HOW TO COMPLETE THIS TASK: Taking the entries below, transcribe only the lines starting with the one with "right elbow: (58, 124)" and going on through the one with "right hip: (70, 105)", exactly as written, without the pictures.

MATERIAL SUPPLIED:

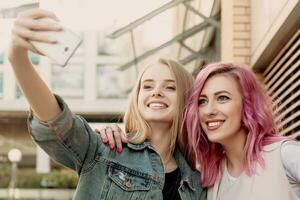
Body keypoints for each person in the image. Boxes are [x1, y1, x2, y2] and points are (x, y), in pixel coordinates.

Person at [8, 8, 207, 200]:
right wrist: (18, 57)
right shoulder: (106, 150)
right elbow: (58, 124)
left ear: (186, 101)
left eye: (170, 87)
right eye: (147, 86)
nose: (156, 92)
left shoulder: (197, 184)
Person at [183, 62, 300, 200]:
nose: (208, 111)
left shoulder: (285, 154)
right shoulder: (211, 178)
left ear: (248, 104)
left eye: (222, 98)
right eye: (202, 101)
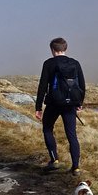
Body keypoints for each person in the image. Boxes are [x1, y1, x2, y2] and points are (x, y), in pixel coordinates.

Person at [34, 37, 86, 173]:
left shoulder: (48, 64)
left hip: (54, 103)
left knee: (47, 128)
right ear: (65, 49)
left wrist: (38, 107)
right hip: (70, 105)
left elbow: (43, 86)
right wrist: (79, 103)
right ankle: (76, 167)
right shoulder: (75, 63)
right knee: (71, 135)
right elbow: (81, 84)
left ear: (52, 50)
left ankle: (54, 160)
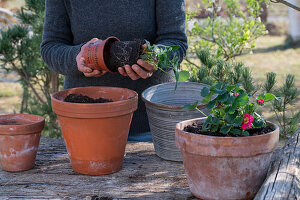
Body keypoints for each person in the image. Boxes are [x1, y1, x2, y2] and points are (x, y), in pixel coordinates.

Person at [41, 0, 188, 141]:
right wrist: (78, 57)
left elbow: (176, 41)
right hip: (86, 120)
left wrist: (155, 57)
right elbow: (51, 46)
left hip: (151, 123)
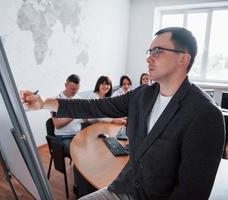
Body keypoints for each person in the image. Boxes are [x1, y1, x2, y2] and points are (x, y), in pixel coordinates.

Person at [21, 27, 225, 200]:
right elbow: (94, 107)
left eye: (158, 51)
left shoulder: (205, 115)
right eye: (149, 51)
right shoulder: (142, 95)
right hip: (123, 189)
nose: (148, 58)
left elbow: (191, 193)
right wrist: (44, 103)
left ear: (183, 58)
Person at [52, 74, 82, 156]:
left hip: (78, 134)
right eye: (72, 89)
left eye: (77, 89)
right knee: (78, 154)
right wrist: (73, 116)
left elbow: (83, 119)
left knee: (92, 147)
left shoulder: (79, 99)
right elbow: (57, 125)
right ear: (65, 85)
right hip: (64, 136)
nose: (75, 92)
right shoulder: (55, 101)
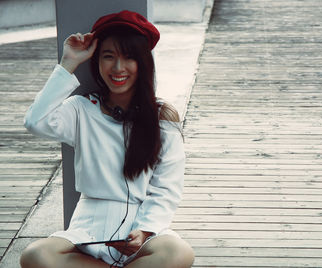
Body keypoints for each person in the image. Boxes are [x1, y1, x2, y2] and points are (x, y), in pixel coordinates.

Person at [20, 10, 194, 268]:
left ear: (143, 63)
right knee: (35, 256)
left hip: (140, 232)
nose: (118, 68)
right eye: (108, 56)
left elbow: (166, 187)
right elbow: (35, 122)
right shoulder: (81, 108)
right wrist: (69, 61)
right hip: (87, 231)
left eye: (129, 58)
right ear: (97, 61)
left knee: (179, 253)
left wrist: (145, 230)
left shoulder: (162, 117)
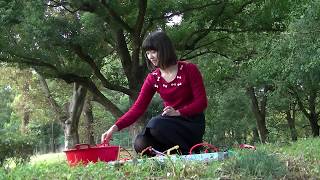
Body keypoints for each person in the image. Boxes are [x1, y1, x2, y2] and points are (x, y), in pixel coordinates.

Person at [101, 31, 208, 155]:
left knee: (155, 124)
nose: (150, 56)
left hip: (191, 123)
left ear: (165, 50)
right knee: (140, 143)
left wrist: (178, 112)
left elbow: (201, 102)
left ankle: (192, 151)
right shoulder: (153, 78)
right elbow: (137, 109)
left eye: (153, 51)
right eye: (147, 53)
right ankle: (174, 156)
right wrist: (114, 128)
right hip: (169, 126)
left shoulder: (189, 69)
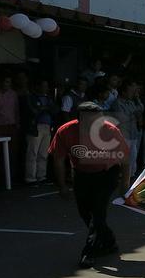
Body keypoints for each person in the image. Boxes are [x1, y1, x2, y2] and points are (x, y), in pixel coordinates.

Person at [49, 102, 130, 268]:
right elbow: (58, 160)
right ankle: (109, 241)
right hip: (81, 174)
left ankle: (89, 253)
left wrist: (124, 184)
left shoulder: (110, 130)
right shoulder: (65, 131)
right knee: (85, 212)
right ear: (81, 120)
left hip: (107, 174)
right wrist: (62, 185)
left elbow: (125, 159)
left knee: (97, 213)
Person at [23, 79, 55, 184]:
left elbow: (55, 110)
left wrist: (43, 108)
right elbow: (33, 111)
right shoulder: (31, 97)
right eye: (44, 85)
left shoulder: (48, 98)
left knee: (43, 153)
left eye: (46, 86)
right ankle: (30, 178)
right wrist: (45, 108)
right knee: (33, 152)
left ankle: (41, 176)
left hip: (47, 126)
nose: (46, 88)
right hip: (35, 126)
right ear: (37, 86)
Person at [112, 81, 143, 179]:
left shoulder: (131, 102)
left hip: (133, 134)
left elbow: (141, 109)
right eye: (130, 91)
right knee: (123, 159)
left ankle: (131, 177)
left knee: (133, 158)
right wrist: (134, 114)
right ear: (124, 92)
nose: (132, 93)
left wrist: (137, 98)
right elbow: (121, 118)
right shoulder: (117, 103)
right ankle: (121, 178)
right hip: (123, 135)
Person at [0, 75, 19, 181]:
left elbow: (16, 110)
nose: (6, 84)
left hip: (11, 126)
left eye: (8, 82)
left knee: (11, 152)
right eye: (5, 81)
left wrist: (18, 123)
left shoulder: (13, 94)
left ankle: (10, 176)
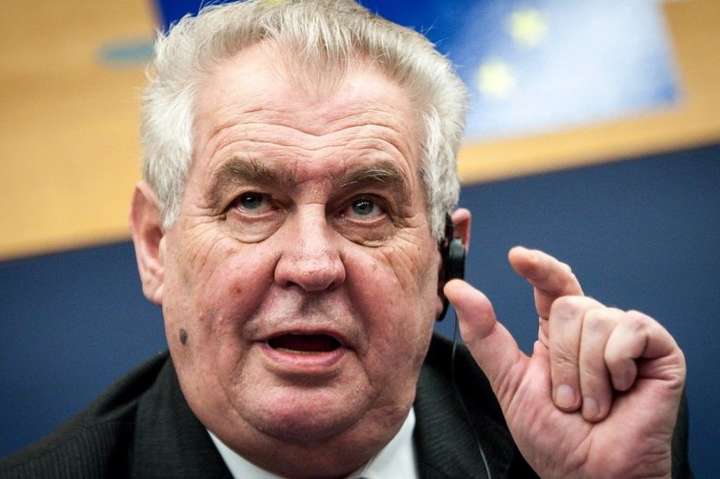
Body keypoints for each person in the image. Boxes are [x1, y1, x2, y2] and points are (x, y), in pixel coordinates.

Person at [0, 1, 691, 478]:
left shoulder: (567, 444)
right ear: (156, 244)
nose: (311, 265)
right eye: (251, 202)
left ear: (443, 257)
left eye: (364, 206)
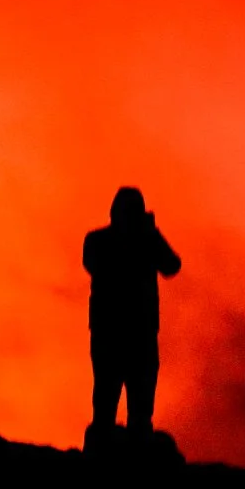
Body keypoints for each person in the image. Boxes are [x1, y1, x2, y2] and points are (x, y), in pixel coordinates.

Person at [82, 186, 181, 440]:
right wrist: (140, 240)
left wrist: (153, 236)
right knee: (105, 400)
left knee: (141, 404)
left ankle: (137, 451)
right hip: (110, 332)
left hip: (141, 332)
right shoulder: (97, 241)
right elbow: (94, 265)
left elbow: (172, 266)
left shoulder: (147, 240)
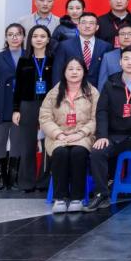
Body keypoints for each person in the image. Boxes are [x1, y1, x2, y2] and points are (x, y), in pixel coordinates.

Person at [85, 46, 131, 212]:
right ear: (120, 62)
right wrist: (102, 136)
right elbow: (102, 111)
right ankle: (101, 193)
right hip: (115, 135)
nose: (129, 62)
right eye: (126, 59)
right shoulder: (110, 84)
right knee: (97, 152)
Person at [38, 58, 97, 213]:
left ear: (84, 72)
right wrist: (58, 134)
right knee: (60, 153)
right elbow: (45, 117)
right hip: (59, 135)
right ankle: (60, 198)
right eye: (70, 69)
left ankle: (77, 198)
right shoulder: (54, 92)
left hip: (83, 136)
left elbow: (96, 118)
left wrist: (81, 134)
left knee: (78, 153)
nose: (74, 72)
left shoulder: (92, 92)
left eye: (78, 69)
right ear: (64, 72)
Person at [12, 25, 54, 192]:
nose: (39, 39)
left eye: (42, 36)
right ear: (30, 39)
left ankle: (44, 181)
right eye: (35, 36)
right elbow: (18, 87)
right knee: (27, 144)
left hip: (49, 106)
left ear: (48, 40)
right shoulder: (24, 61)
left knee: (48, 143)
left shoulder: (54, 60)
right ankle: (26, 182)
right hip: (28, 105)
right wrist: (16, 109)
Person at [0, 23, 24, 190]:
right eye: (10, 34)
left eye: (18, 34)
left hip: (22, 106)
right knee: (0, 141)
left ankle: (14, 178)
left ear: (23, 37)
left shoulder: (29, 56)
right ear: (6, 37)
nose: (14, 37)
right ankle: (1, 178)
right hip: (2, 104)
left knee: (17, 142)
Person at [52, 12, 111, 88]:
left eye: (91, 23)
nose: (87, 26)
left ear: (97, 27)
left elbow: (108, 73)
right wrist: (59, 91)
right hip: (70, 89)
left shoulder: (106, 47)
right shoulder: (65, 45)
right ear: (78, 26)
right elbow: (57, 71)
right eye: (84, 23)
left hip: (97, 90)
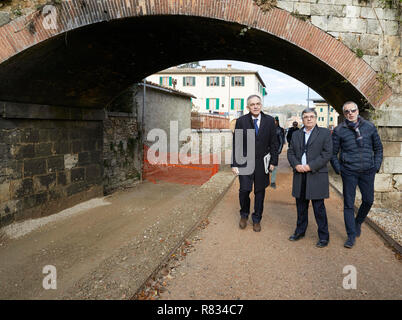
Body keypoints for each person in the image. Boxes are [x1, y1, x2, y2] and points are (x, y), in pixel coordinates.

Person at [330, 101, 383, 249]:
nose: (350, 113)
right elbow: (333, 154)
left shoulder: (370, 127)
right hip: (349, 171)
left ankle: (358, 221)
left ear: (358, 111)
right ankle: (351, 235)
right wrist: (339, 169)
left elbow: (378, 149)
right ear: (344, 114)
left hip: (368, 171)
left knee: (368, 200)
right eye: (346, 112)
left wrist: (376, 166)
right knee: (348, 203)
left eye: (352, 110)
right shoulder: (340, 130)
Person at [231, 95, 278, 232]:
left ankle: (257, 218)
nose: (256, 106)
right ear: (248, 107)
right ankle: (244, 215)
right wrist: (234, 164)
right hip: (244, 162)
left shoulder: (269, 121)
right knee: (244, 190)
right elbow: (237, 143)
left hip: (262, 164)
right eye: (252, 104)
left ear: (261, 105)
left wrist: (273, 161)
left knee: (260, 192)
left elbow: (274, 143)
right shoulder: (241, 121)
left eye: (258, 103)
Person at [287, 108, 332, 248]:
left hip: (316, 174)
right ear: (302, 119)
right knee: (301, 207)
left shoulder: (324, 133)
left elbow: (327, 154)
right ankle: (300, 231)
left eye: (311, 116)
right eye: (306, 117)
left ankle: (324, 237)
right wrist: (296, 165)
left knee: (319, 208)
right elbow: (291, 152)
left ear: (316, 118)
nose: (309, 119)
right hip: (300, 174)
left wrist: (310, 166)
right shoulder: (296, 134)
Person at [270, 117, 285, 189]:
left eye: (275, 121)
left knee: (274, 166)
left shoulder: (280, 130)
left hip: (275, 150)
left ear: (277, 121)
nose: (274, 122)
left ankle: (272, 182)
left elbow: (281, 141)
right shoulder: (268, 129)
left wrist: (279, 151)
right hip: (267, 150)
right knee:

SOLUTION TO THIS TASK:
right elbow: (58, 124)
left ear: (186, 101)
left eye: (170, 87)
right eye: (147, 86)
nose: (156, 92)
left shoulder: (197, 184)
Person at [183, 62, 300, 200]:
nose: (208, 111)
left shoulder: (285, 154)
right shoulder: (211, 178)
left ear: (248, 104)
left eye: (222, 98)
right eye: (202, 101)
Body keypoints for each person in the image. Boxes are [x1, y1, x2, y2] and points are (x, y), in pixel coordinates.

Person at [34, 37, 86, 173]:
left shoulder: (48, 64)
left hip: (54, 103)
left knee: (47, 128)
right ear: (65, 49)
left wrist: (38, 107)
right hip: (70, 105)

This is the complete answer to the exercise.